SELECTED PASSAGE:

The following Objectives were to be met
1. Cover limited number of diseases of public health importance which needed public health response
2. Implement multiple methods of surveillance
3. Be a proactive program with timely response at all levels i.e. Be an Early Warning and Response (EWAR) program
4. Use Information Technology to facilitate information gathering, collation, analysis and dissemination
5. Decentralise and have states take ownership and
6. Centre be responsible for coordination, quality control, policy formulation, finance management and technical assistance.

It was realised that though the healthcare infrastructure in India had grown over the years, disease surveillance had not got the required attention in the past, resulting in late detection of disease outbreaks with related morbidity and mortality. One of the main reasons for this shortcoming was the time-consuming and labour-intensive manual methods of data collection, transmission, analysis and feedback for response with paper. 

Hence a countrywide Information and Communication Technology (ICT) network was established under IDSP with the help of National Informatics Centre (NIC) and Indian Space Research Organisation (ISRO). This IDSP network connects the District Surveillance Offices to the State Surveillance Offices which then connects to the Central Surveillance Office at the National Centre for Disease Control (NCDC). 

The network is also presently being deployed to CHC and even PHC levels in some states. The network is used for data entry, compilation, analysis and feedback from data coming in from the sub centre level and above. It has video conferencing ability to help in meetings and training sessions. Furthermore, there is an IDSP portal ( www.idsp.nic.in ), which is a one-stop portal for data entry, reports, outbreak reporting, data analysis and training modules related to disease surveillance.

The IDSP program has three methods of surveillance 
1.  Indicator Based Surveillance 
2.  Event Based Surveillance and 
3.  Media Surveillance.

LIST OF TASKS:
• A. In the passage on India's IDSP disease surveillance network, which two organizations helped establish the countrywide ICT network?
• B. Reproduce word for word the stretch of the IDSP passage from "Hence a countrywide" through "Disease Control (NCDC).".

DATA SECTION:

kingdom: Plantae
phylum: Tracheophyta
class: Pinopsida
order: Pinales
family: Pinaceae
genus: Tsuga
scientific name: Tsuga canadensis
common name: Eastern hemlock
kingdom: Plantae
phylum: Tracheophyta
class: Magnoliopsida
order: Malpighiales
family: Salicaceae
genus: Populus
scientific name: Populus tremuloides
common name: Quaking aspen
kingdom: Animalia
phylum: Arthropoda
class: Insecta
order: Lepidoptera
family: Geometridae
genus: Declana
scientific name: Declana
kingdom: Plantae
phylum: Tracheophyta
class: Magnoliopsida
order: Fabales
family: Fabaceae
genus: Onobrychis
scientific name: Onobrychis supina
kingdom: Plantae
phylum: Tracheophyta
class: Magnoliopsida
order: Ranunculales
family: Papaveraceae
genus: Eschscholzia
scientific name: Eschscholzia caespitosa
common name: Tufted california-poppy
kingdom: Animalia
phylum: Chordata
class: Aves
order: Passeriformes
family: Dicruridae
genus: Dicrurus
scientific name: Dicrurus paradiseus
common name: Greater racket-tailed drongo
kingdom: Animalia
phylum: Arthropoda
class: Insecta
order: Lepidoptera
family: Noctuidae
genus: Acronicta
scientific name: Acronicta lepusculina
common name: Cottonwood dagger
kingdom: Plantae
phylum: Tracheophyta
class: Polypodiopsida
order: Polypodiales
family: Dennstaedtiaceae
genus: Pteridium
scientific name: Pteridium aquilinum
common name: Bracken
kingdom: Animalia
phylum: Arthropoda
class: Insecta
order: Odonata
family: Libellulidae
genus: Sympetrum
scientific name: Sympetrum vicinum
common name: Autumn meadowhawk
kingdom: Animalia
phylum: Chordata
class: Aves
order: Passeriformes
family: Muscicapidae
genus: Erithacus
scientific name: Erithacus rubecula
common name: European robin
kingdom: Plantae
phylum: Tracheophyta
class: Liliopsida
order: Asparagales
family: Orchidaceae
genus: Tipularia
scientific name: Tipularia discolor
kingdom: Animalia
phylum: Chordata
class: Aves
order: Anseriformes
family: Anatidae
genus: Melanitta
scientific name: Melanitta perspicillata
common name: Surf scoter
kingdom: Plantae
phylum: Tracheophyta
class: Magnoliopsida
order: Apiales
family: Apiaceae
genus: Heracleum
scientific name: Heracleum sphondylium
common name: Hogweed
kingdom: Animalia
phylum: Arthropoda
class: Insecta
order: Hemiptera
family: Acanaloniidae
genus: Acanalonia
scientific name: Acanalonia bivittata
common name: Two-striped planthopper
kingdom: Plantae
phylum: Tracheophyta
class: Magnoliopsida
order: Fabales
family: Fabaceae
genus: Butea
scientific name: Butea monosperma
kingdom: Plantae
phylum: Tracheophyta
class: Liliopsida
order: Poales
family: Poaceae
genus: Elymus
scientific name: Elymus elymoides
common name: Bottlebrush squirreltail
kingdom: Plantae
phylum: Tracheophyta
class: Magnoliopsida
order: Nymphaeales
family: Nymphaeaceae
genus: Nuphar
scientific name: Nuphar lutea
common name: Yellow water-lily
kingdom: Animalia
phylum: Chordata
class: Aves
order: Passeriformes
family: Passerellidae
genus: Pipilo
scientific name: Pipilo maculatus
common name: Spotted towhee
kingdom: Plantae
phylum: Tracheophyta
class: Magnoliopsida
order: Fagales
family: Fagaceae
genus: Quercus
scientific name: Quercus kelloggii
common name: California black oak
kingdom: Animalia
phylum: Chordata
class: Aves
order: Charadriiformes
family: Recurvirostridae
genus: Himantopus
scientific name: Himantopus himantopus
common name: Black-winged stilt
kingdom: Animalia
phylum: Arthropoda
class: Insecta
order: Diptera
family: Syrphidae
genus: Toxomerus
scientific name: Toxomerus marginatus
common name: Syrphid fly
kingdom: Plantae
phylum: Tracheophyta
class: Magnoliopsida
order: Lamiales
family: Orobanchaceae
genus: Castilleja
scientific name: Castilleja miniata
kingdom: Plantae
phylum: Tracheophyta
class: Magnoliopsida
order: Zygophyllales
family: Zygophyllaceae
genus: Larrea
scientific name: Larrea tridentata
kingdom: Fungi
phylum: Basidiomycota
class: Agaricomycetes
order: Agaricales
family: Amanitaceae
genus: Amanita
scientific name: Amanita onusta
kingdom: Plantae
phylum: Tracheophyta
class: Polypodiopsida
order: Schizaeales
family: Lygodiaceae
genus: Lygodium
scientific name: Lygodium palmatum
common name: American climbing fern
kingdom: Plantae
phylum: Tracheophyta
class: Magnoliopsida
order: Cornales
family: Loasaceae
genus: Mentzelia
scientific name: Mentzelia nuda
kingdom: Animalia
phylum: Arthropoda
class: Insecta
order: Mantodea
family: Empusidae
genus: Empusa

TASK-BY-TASK SOLUTIONS:
• A. The National Informatics Centre (NIC) and the Indian Space Research Organisation (ISRO).

• B.
Hence a countrywide Information and Communication Technology (ICT) network was established under IDSP with the help of National Informatics Centre (NIC) and Indian Space Research Organisation (ISRO). This IDSP network connects the District Surveillance Offices to the State Surveillance Offices which then connects to the Central Surveillance Office at the National Centre for Disease Control (NCDC).